Wrong, according to Halloween masks, soda cups, bobblehead dolls, cookies, hair and economic models. So far, all suggest Kerry is doomed to fall to President Bush.
Still, Kerry has a pumpkin poll and stock results on his side. And, despite the broader World Series trend, the Red Sox and Democrat Woodrow Wilson both prevailed the last times the Red Sox made the World Series in presidential election years -- way back in 1912 and 1916.
But just as Kerry will root for the Sox no matter what, Republicans don't fear the curse of Wilson. After all, most serious pollsters and political thinkers simply don't believe in the predictive power of sports and gourds.
"All these things are silly," says Tom Mann, a senior fellow at the Brookings Institution. "It turns out you can find any number of bizarre events that tend to coincide with victorious candidates. It's all a fun little effort -- and all absolutely irrelevant to the election."
The campaigns mostly agree.
"They're fun and they're interesting to look over, and certainly provide a break sometimes from scientific polls," says Brian Jones, a Bush-Cheney spokesman. "But ultimately, it's not pumpkins, bobblehead dolls and the state of professional sports teams that will decide the election."
However, with most serious polls still showing a race too close to call, even the campaigns are leaving wiggle room for the folk legends.
"The only poll that matters is the one on Election Day," jokes Meehan, the Kerry-Edwards spokesman, "and, of course, the winner of the Packers-Redskins game."
The Oct. 31 matchup is the Washington Redskins' last home game before the election, and since the team has existed its last home game has perfectly predicted the outcome of the presidential election. Sixteen times, a win by the Redskins has preceded a win by the incumbent party and a loss has forecast a win by the challenger.

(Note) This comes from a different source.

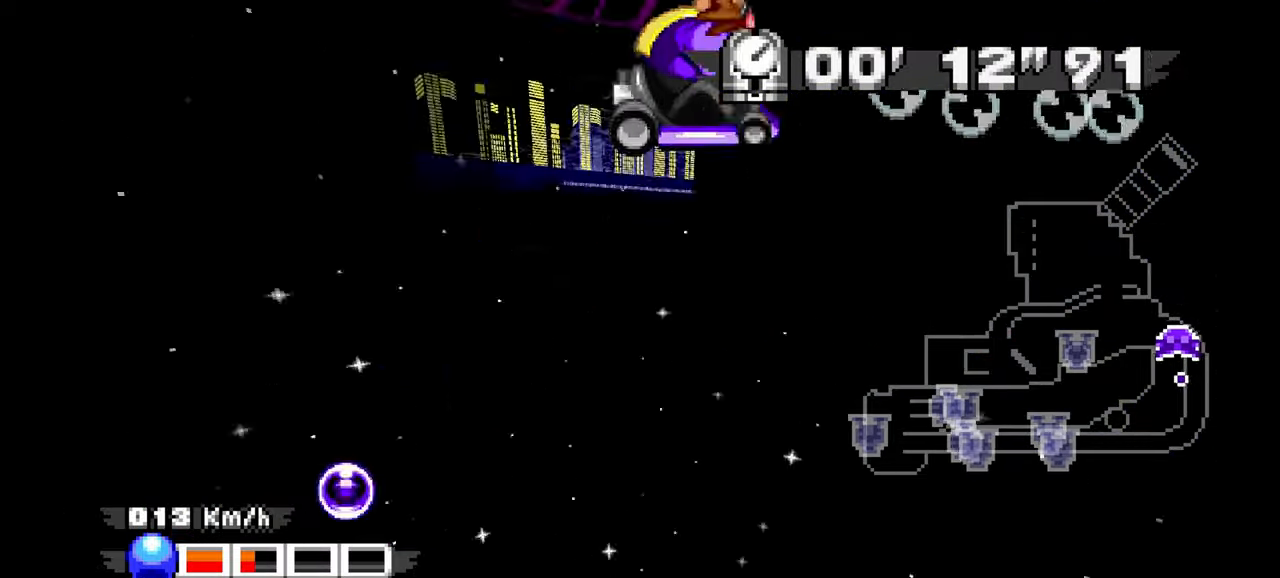
{"buttons": [], "left_stick": "center", "events": [[333, "A", "up"]]}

"The Redskins rule has proven to be a more reliable leading indicator of who's going to be elected president than the popular vote," says Steve Hirdt, executive vice president of the Elias Sports Bureau, who discovered the pattern before a 2000 Monday Night Football matchup between the Redskins and the Tennessee Titans.
Democrat Al Gore tempted fate that year by successfully rooting for his home state team, the Titans. He ultimately lost the state of Tennessee and the entire election -- something Hirdt foresaw even before Florida's vote was resolved.
"Through all the indecision, litigation and disputes of the subsequent five weeks, my belief was that this question had been asked and answered," Hirdt said. "The Redskins lost, and therefore the Democrats lost."
Never again, the Democrats seem to say.